Scientists discover a secret city on Europa. A poet falls in love with opera at La Scala. A teen pleads to have her father taken off death row. So begins three books recently published by UO faculty members Mat Johnson, Garrett Hongo and Kim Johnson. Here, they wax poetic on their books and their inspirations.
“Invisible Things” by Mat Johnson
The crew of the SS Delany, on the first manned mission to Jupiter, is shocked to find a glass bubble on the moon Europa. Inside is an entire city, not of alien structures but human ones, even an American football field.
“Invisible Things,” published June 2022, is his fifth novel by Mat Johnson, UO professor of creative writing and Philip H. Knight Chair of the Humanities.
“Invisible Things” began with a desire to talk about contemporary dynamics indirectly. He wanted to approach the issue of mass denialism in a way that was distant enough that people could move beyond their preconceived notions of it and see it differently, he said.
“I didn’t want to talk about climate change. I didn’t want to talk about race or misogyny or all the different types of xenophobia,” Mat Johnson said. “I wanted to talk about how we as people deal with issues we don’t want to deal with.”
He hadn’t begun with the central metaphor of the “invisible things.” What he had was a crazy question: What if everyone who was abducted by aliens sat in a North American city on Europa? The “invisible things” came out of the first draft — there was something the characters weren’t talking about.
“Somebody who’s looking at the absurdity of the world and can’t quite identify it — I think this book helps you identify it further,” Mat Johnson said.
“The Perfect Sound: A Memoir in Stereo” by Garrett Hongo
“The Perfect Sound,” published February 2022, explores Garrett Hongo’s lifelong relationship with music, combining his family history with the history of amplification.
Hongo, UO professor of creative writing, had three main moments of inspiration for the book. There was his childhood, watching his father build a stereo system at their home in Hawaii. There was his desire to continue his work as a Japanese American poet and answer a call to sing. But a key moment came in Bellagio, Italy, in 2005.

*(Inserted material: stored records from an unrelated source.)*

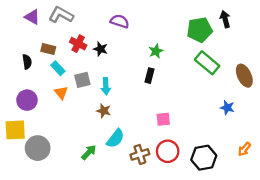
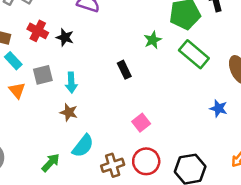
green star: (156, 51) -> (153, 40), moved
black rectangle: (149, 76) -> (124, 70), turned -40
pink square: (163, 119) -> (141, 123), turned -32

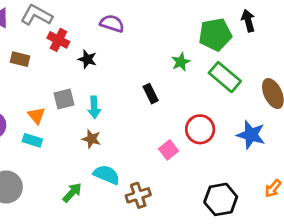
red cross: (38, 31) -> (58, 40), moved
cyan rectangle: (13, 61) -> (32, 140), moved, turned -30
blue star: (218, 108) -> (251, 135), size x1.5
cyan semicircle: (83, 146) -> (107, 175), turned -105
red circle: (146, 161) -> (200, 129), moved

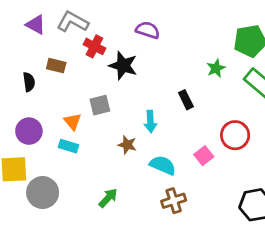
black star: (87, 59) -> (123, 66), size x1.5
cyan arrow: (94, 107) -> (150, 122), moved
cyan semicircle: (107, 175) -> (163, 165), moved

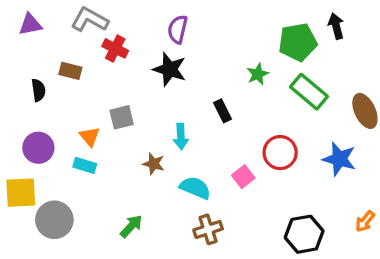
purple triangle: (36, 25) -> (30, 24), moved, turned -40
purple semicircle: (148, 30) -> (178, 29), turned -95
black star: (123, 66) -> (170, 69), moved

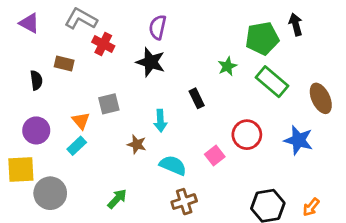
purple triangle: (30, 24) -> (29, 23), turned 40
cyan rectangle: (85, 165) -> (77, 146), turned -60
orange arrow: (365, 221) -> (311, 207), moved

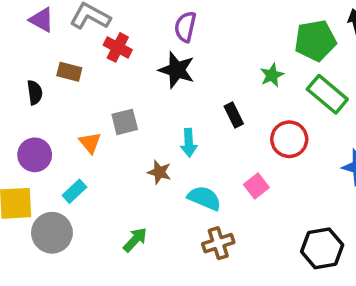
purple triangle: (29, 23) -> (42, 20), moved
red circle: (247, 135) -> (289, 139), moved
cyan rectangle: (77, 146) -> (74, 191), moved

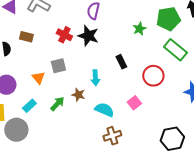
red cross: (118, 47) -> (64, 35), moved
green star: (272, 75) -> (139, 29), moved
green arrow: (135, 240) -> (57, 104), moved

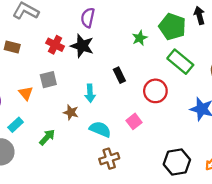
green pentagon: (168, 19) -> (172, 27), turned 30
green arrow: (57, 104) -> (47, 137), moved

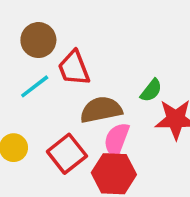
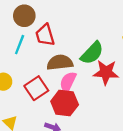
cyan line: (35, 86) -> (20, 45), turned -36
green semicircle: (151, 90) -> (92, 53), size x1.6

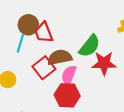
brown circle: (24, 16) -> (28, 25), moved
red square: (36, 88) -> (44, 68), moved

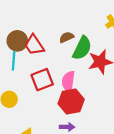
brown semicircle: (60, 57) -> (67, 37), moved, size x0.6
red square: (44, 68) -> (42, 80), turned 30

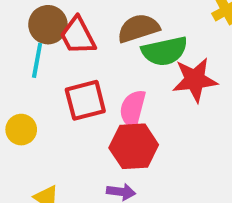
brown semicircle: (67, 37) -> (138, 28), size x1.5
green semicircle: (82, 48) -> (165, 51), turned 45

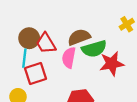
red square: (85, 100) -> (35, 73), moved
pink semicircle: (133, 109) -> (69, 58), moved

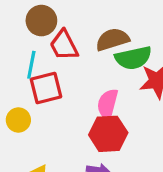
brown circle: (29, 38) -> (41, 21), moved
pink semicircle: (69, 58) -> (108, 104), moved

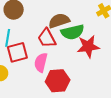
red trapezoid: (64, 45) -> (47, 38), moved
pink semicircle: (108, 104) -> (41, 62), moved

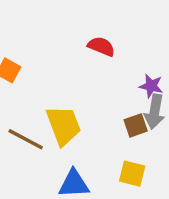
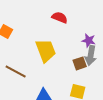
yellow trapezoid: (63, 125) -> (46, 50), moved

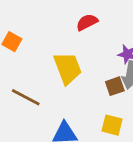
red semicircle: (60, 17) -> (87, 22), turned -49

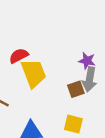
red semicircle: (87, 22) -> (19, 56), moved

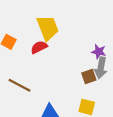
yellow trapezoid: (34, 73) -> (48, 28), moved

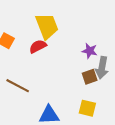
purple star: (99, 52) -> (90, 51), moved

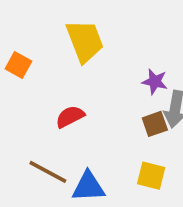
red semicircle: (38, 46) -> (70, 117), moved
brown line: (18, 86) -> (48, 172), moved

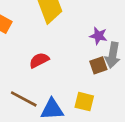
yellow square: (151, 176) -> (84, 102), moved

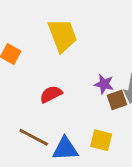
purple star: (98, 36) -> (104, 84), moved

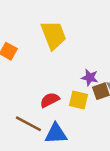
red semicircle: (51, 94) -> (50, 100), moved
yellow square: (101, 140) -> (78, 100), moved

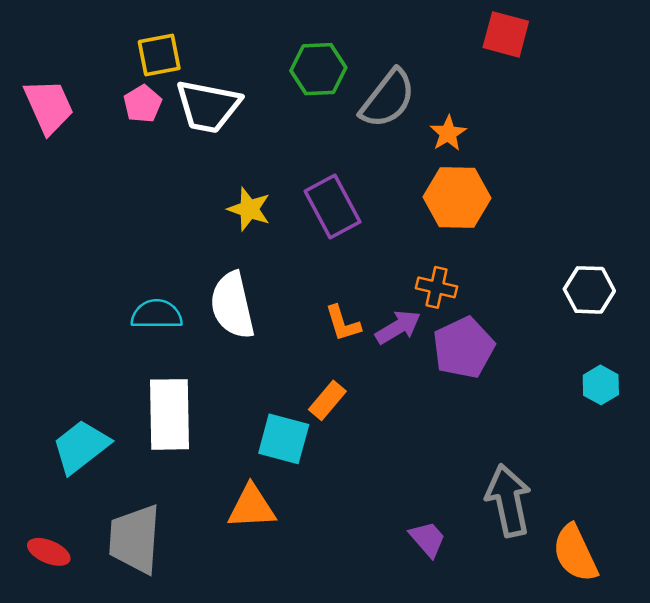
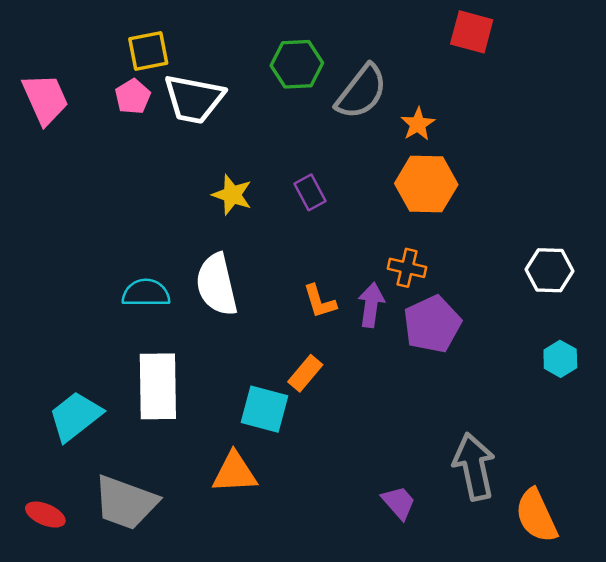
purple rectangle: (333, 206) -> (310, 192), size x0.6
purple arrow: (398, 327) -> (371, 305), turned -51
gray trapezoid: (135, 539) -> (126, 503), turned -74

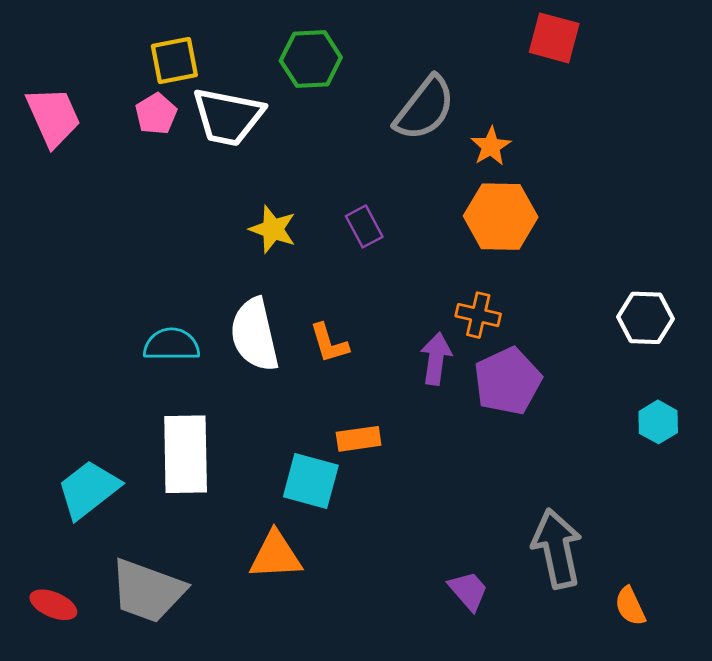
green hexagon: (297, 64) -> (311, 59), moved
orange L-shape: (320, 301) -> (329, 343), moved
orange rectangle: (305, 373) -> (359, 439), turned 42
orange semicircle: (536, 516) -> (630, 606), size x0.6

Hongo decided to skip his activities as a fellow of the Rockefeller Foundation one day and instead visit Milan. Seeing “La bohème” at the famous opera house La Scala was just something to do, like trying a Michelin-starred restaurant, Hongo said.
At the first aria, “Che gelida manina,” Hongo was so moved he started crying. The character Rodolfo’s dedication to poetry was “exactly how I think of my own,” Hongo said.
“The music from his body came out like a freight train,” Hongo said. “It grabbed me by the spine of my back and shook me.”
Hongo wanted to listen to more opera, so he bought five CDs. He put one into his multi-unit player, but it broke. A local shop told him the plastic CD changer inside couldn’t be fixed.
He called some friends to recommend a replacement. Hongo’s determination to find the right CD player evolved into an increasing interest in stereo systems and music history. All that research is included in “The Perfect Sound.” The book also includes translations by Hongo of Hawaiian song lyrics, French poetry and Japanese poetry.
“The great thing is it called upon all my powers as a writer,” Hongo said.
“This is My America” by Kim Johnson
Despite years of failed appeals, Tracy Beaumont writes a letter every week asking the Innocence X organization to get her father off death row. Tracy’s life gets more complicated when her older brother Jamal, a promising track star, is accused of killing a white girl.
“This is My America,” published July 2020, is the debut novel of Kim Johnson, UO vice provost for undergraduate education and student success. She was inspired by the Black Lives Matter movement as well as Bryan Stevenson’s popular 2014 memoir “Just Mercy” about his fight to overturn wrongful convictions. Kim Johnson saw a gap in people’s education about incarceration, she said, so she wanted to tell a story about how it impacts families and communities from the eyes of a young person with an incarcerated parent.
Kim Johnson, 43, didn’t start pursuing fiction until she was 32, she said. Seeing her students do cool things, she thought, “I can still do cool things too.”
She would dedicate three hours every Saturday and Sunday to writing, her sole hobby. When she could, she’d take a week off work to get a story out of her head. Then she’d go back to her routine of Saturdays and Sundays, writing for months until she had a finished draft.
Kim Johnson thought only of engaging young adult readers as her audience when she was writing “This is My America,” she said. But a surprising number of adult readers have picked it up.
“I get just as many emails from 70- and 80-year-old people living in senior homes reading it in their senior home club as I do teens,” Kim Johnson said.